SUPPLIED INFORMATION:

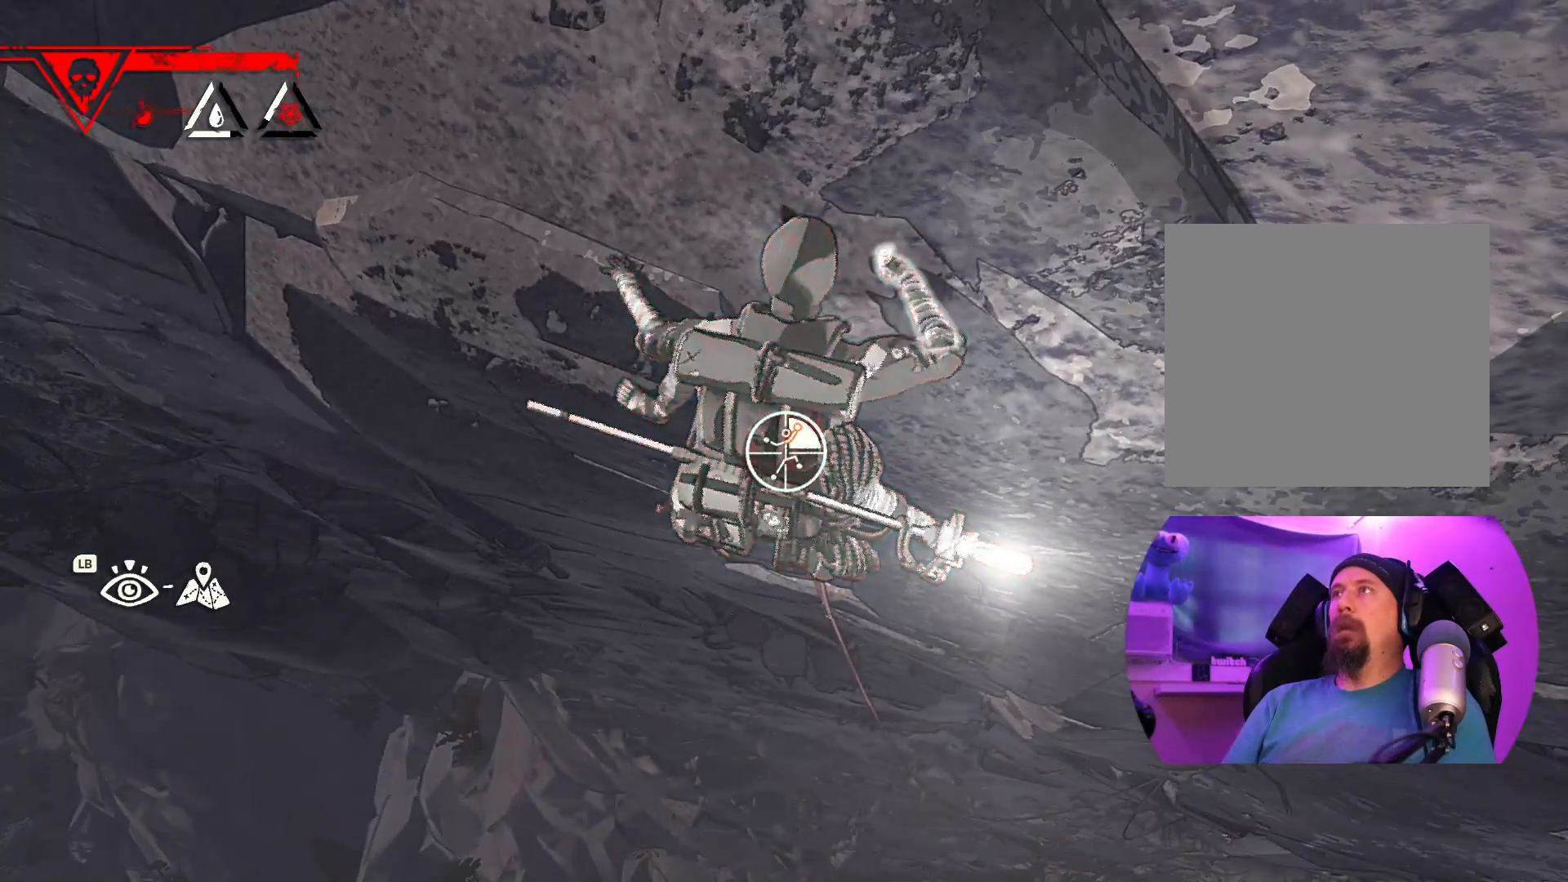
{"buttons": [], "left_stick": "up-right", "right_stick": "center", "events": [[117, "R1", "up"]]}
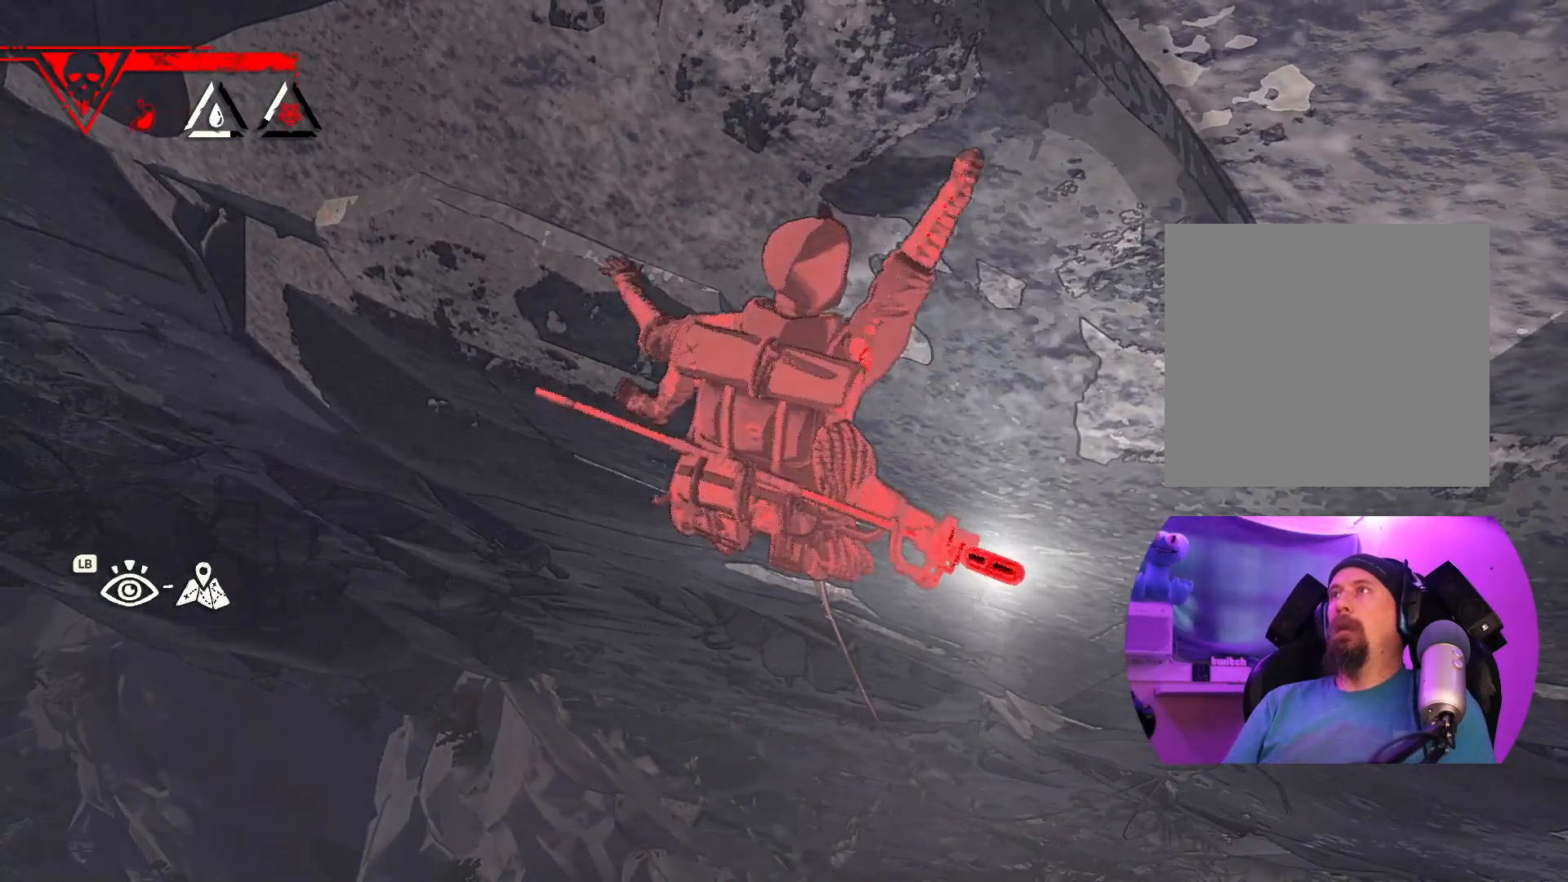
{"buttons": [], "left_stick": "right", "right_stick": "center", "events": [[117, "left_stick", "right"]]}
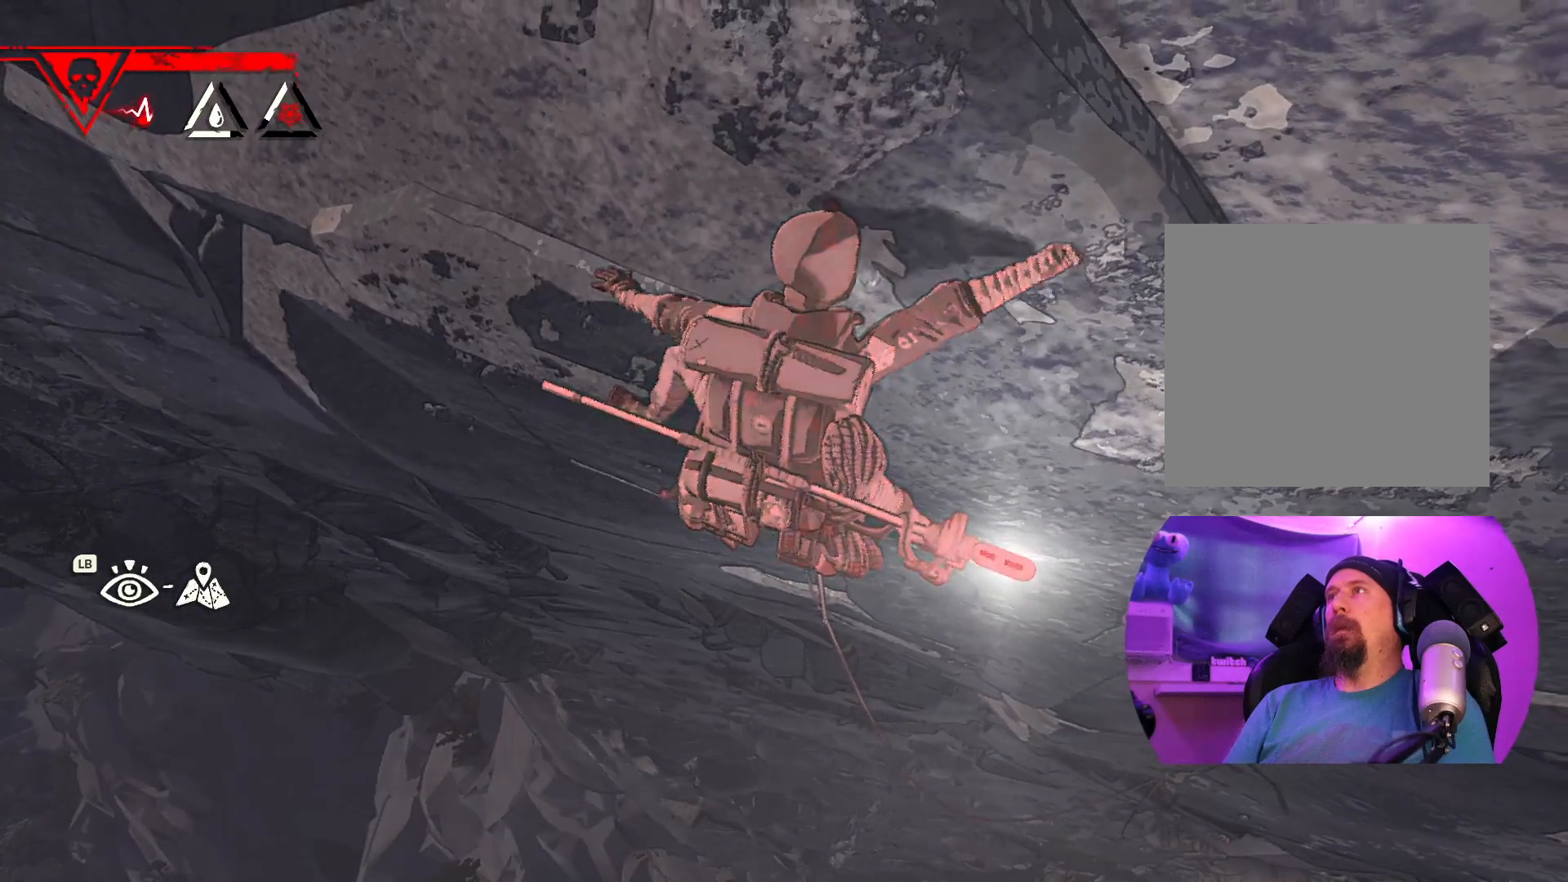
{"buttons": [], "left_stick": "up-right", "right_stick": "center", "events": [[183, "left_stick", "up-right"]]}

ACTIVITY: Restate all of the material above word for word, excluding the pictures.

WRITTEN SOLUTION:
{"buttons": [], "left_stick": "up-right", "right_stick": "center", "events": [[117, "R1", "up"]]}
{"buttons": [], "left_stick": "right", "right_stick": "center", "events": [[117, "left_stick", "right"]]}
{"buttons": [], "left_stick": "up-right", "right_stick": "center", "events": [[183, "left_stick", "up-right"]]}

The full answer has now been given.